--- Entries supplied ---

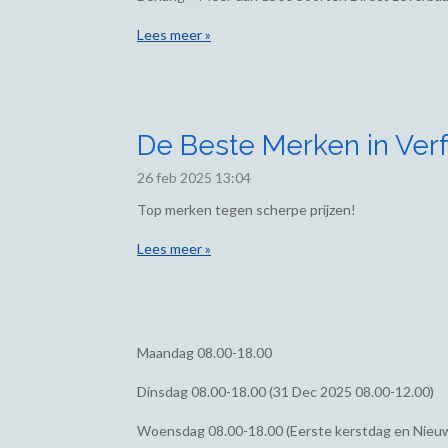
Lees meer »
De Beste Merken in Verf
26 feb 2025
13:04
Top merken tegen scherpe prijzen!
Lees meer »
Maandag
08.00-18.00
Dinsdag
08.00-18.00 (31 Dec 2025 08.00-12.00)
Woensdag
08.00-18.00 (Eerste kerstdag en Nieu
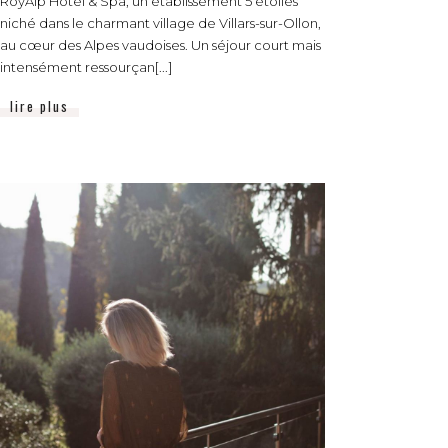
RoyAlp Hôtel & Spa, un établissement 5 étoiles
niché dans le charmant village de Villars-sur-Ollon,
au cœur des Alpes vaudoises. Un séjour court mais
intensément ressourçan[...]
lire plus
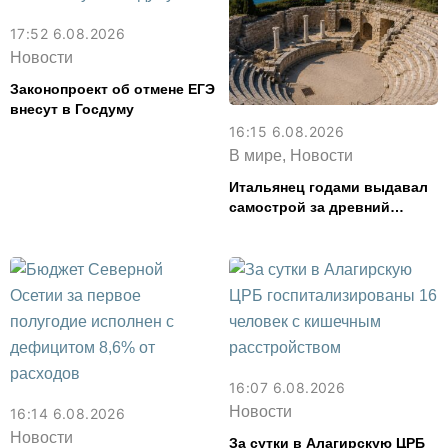
17:52 6.08.2026
Новости
Законопроект об отмене ЕГЭ
внесут в Госдуму
16:15 6.08.2026
В мире, Новости
Итальянец годами выдавал
самострой за древний
амфитеатр и водил туда
туристов
16:07 6.08.2026
Новости
16:14 6.08.2026
Новости
За сутки в Алагирскую ЦРБ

---

A word-for-word repetition of the data above, without pictures, is the expected answer.

Written reply>
Lees meer »
De Beste Merken in Verf
26 feb 2025
13:04
Top merken tegen scherpe prijzen!
Lees meer »
Maandag
08.00-18.00
Dinsdag
08.00-18.00 (31 Dec 2025 08.00-12.00)
Woensdag
08.00-18.00 (Eerste kerstdag en Nieu
RoyAlp Hôtel & Spa, un établissement 5 étoiles
niché dans le charmant village de Villars-sur-Ollon,
au cœur des Alpes vaudoises. Un séjour court mais
intensément ressourçan[...]
lire plus
17:52 6.08.2026
Новости
Законопроект об отмене ЕГЭ
внесут в Госдуму
16:15 6.08.2026
В мире, Новости
Итальянец годами выдавал
самострой за древний
амфитеатр и водил туда
туристов
16:07 6.08.2026
Новости
16:14 6.08.2026
Новости
За сутки в Алагирскую ЦРБ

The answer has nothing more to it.